Sister, according to etymonline.com, derives from the Proto-Indo-European root swesor, "one of the most persistent and unchanging root words, recognizable in almost every modern Indo-European language." Over the millennia, sister has acquired a lot of cultural juice.
But cis? Looks/sounds sarcastically boosterish: Cis-boom-bah. Or non-edgy: cis-gender as in mom-jeans. Cis is not butchy: "How's it hangin', cis-fella"? And it's not bitchy: "Well don't you look bad-ass tonight, Miss Cis"? The only words I can think of off-hand that have cis in them are narcissistic and vicissitude. Bleh. Cis is not even snaky-sounding. It sounds like the air going out of a small tire.
Trans-gender, on the other hand, sounds dynamic. Transaction. Secretary of Transportation. Trans-Continental. Transcendental.
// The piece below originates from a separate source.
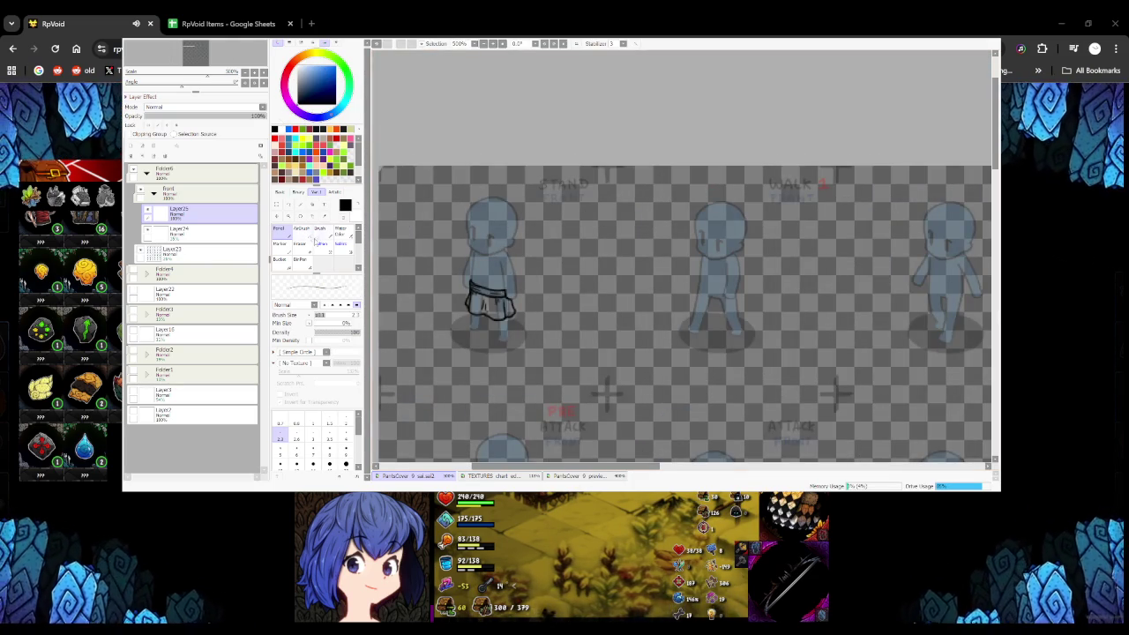
# Delete the white sketch layer and place a faint duplicate of the inked skirt on the walk figure
pyautogui.click(216, 234)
I can see why trans-folks like it, and I say bully (so to speak) for them, for y'all, for those among us who are going through such a drastic transition. But compare:
Cisaction. Secretary of Cisportation. Cis-Continental. Ciscendental. Bleh.
Rhymes with priss. And with kiss, to be sure, but the k gives that word a kick. "Gimme a little cis, will ya huh?" does not work for me.
The standard definition of the psychological-journal-jargon word cisgender is "a person whose gender identity matches the gender they were assigned at birth." Assigned? That makes it sound like, "Damn it, Herb [the town genderizer], you're assigning too many females. Not that there's anything wrong with -- I've got three little girls back home myself, and nieces, and of course the wife and her mom -- but come on, label the next few male." Here’s what feels assigned: I feel like I, and all the male or female people I know over the age of twenty, have been assigned cis-gender. Just out of the blue. Or the pink.
Cis- is from the Latin preposition cis, "on this side." So it's divisive. Why don't we all try calling each other "Bud."
I agree 100%! I hate the word cisgender, and I hate the notion of being "assigned" a gender at birth. You were born the gender that you grew in the womb. And just for the record, I'm not prejudiced or biased for or against people who become transgender, or people who are gay, or pretty much any people at all. I also truly hate the word "they" to refer to someone. "They" means more than one person, for crying out loud!